Dataset excerpts →
• • • • •

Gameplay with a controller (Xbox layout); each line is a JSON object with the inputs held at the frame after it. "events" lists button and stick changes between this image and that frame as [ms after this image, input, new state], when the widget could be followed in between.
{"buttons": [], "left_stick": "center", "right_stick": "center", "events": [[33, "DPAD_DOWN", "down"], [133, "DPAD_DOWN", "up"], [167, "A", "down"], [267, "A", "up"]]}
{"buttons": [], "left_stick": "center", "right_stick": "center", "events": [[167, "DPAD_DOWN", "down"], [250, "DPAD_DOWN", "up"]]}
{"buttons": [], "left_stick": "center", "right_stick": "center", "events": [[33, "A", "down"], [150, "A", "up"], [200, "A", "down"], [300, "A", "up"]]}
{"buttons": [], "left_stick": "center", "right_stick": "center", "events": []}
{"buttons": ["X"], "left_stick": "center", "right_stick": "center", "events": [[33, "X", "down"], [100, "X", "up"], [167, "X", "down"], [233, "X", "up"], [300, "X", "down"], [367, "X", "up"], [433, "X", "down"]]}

• • • • •

Problem details →
Everything in the data above should be set down again precisely.

Written reply →
Gameplay with a controller (Xbox layout); each line is a JSON object with the inputs held at the frame after it. "events" lists button and stick changes between this image and that frame as [ms after this image, input, new state], when the widget could be followed in between.
{"buttons": [], "left_stick": "center", "right_stick": "center", "events": [[33, "DPAD_DOWN", "down"], [133, "DPAD_DOWN", "up"], [167, "A", "down"], [267, "A", "up"]]}
{"buttons": [], "left_stick": "center", "right_stick": "center", "events": [[167, "DPAD_DOWN", "down"], [250, "DPAD_DOWN", "up"]]}
{"buttons": [], "left_stick": "center", "right_stick": "center", "events": [[33, "A", "down"], [150, "A", "up"], [200, "A", "down"], [300, "A", "up"]]}
{"buttons": [], "left_stick": "center", "right_stick": "center", "events": []}
{"buttons": ["X"], "left_stick": "center", "right_stick": "center", "events": [[33, "X", "down"], [100, "X", "up"], [167, "X", "down"], [233, "X", "up"], [300, "X", "down"], [367, "X", "up"], [433, "X", "down"]]}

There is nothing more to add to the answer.